-- SUPPLIED INFORMATION --

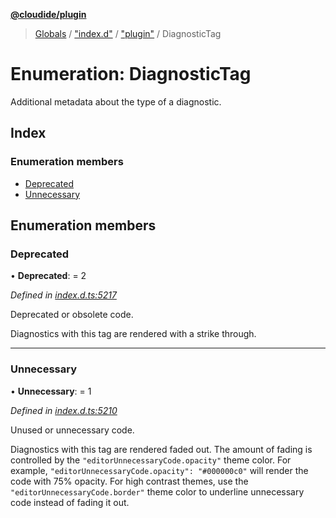 **[@cloudide/plugin](../README.md)**

> [Globals](../README.md) / ["index.d"](../modules/_index_d_.md) / ["plugin"](../modules/_index_d_._plugin_.md) / DiagnosticTag

# Enumeration: DiagnosticTag

Additional metadata about the type of a diagnostic.

## Index

### Enumeration members

* [Deprecated](_index_d_._plugin_.diagnostictag.md#deprecated)
* [Unnecessary](_index_d_._plugin_.diagnostictag.md#unnecessary)

## Enumeration members

### Deprecated

•  **Deprecated**:  = 2

*Defined in [index.d.ts:5217](https://github.com/shuyaqian/cloudide-plugin-api/blob/57a3a2a/index.d.ts#L5217)*

Deprecated or obsolete code.

Diagnostics with this tag are rendered with a strike through.

___

### Unnecessary

•  **Unnecessary**:  = 1

*Defined in [index.d.ts:5210](https://github.com/shuyaqian/cloudide-plugin-api/blob/57a3a2a/index.d.ts#L5210)*

Unused or unnecessary code.

Diagnostics with this tag are rendered faded out. The amount of fading
is controlled by the `"editorUnnecessaryCode.opacity"` theme color. For
example, `"editorUnnecessaryCode.opacity": "#000000c0"` will render the
code with 75% opacity. For high contrast themes, use the
`"editorUnnecessaryCode.border"` theme color to underline unnecessary code
instead of fading it out.
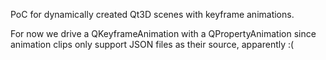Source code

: PoC for dynamically created Qt3D scenes with keyframe animations.

For now we drive a QKeyframeAnimation with a QPropertyAnimation since animation clips only support JSON files as their source, apparently :(
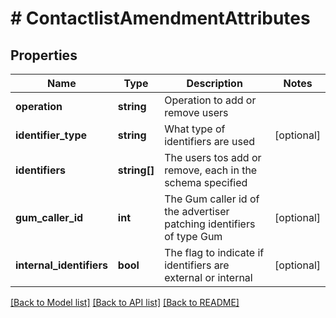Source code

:# # ContactlistAmendmentAttributes

## Properties

Name | Type | Description | Notes
------------ | ------------- | ------------- | -------------
**operation** | **string** | Operation to add or remove users | 
**identifier_type** | **string** | What type of identifiers are used | [optional] 
**identifiers** | **string[]** | The users tos add or remove, each in the schema specified | 
**gum_caller_id** | **int** | The Gum caller id of the advertiser patching identifiers of type Gum | [optional] 
**internal_identifiers** | **bool** | The flag to indicate if identifiers are external or internal | [optional] 

[[Back to Model list]](../../README.md#documentation-for-models) [[Back to API list]](../../README.md#documentation-for-api-endpoints) [[Back to README]](../../README.md)


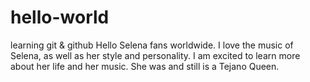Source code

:# hello-world
learning git &amp; github
Hello Selena fans worldwide. I love the music of Selena, as well as her style and personality. 
I am excited to learn more about her life and her music. She was and still is a Tejano Queen.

-- BRIEF --
Your copy of the entries must be exact and must not include any of their pictures.

-- SOLUTION TO THE EXERCISE --
 **[@cloudide/plugin](../README.md)**

> [Globals](../README.md) / ["index.d"](../modules/_index_d_.md) / ["plugin"](../modules/_index_d_._plugin_.md) / DiagnosticTag

# Enumeration: DiagnosticTag

Additional metadata about the type of a diagnostic.

## Index

### Enumeration members

* [Deprecated](_index_d_._plugin_.diagnostictag.md#deprecated)
* [Unnecessary](_index_d_._plugin_.diagnostictag.md#unnecessary)

## Enumeration members

### Deprecated

•  **Deprecated**:  = 2

*Defined in [index.d.ts:5217](https://github.com/shuyaqian/cloudide-plugin-api/blob/57a3a2a/index.d.ts#L5217)*

Deprecated or obsolete code.

Diagnostics with this tag are rendered with a strike through.

___

### Unnecessary

•  **Unnecessary**:  = 1

*Defined in [index.d.ts:5210](https://github.com/shuyaqian/cloudide-plugin-api/blob/57a3a2a/index.d.ts#L5210)*

Unused or unnecessary code.

Diagnostics with this tag are rendered faded out. The amount of fading
is controlled by the `"editorUnnecessaryCode.opacity"` theme color. For
example, `"editorUnnecessaryCode.opacity": "#000000c0"` will render the
code with 75% opacity. For high contrast themes, use the
`"editorUnnecessaryCode.border"` theme color to underline unnecessary code
instead of fading it out.
Source code

: PoC for dynamically created Qt3D scenes with keyframe animations.

For now we drive a QKeyframeAnimation with a QPropertyAnimation since animation clips only support JSON files as their source, apparently :(
Source code

:# # ContactlistAmendmentAttributes

## Properties

Name | Type | Description | Notes
------------ | ------------- | ------------- | -------------
**operation** | **string** | Operation to add or remove users | 
**identifier_type** | **string** | What type of identifiers are used | [optional] 
**identifiers** | **string[]** | The users tos add or remove, each in the schema specified | 
**gum_caller_id** | **int** | The Gum caller id of the advertiser patching identifiers of type Gum | [optional] 
**internal_identifiers** | **bool** | The flag to indicate if identifiers are external or internal | [optional] 

[[Back to Model list]](../../README.md#documentation-for-models) [[Back to API list]](../../README.md#documentation-for-api-endpoints) [[Back to README]](../../README.md)


Source code

:# hello-world
learning git &amp; github
Hello Selena fans worldwide. I love the music of Selena, as well as her style and personality. 
I am excited to learn more about her life and her music. She was and still is a Tejano Queen.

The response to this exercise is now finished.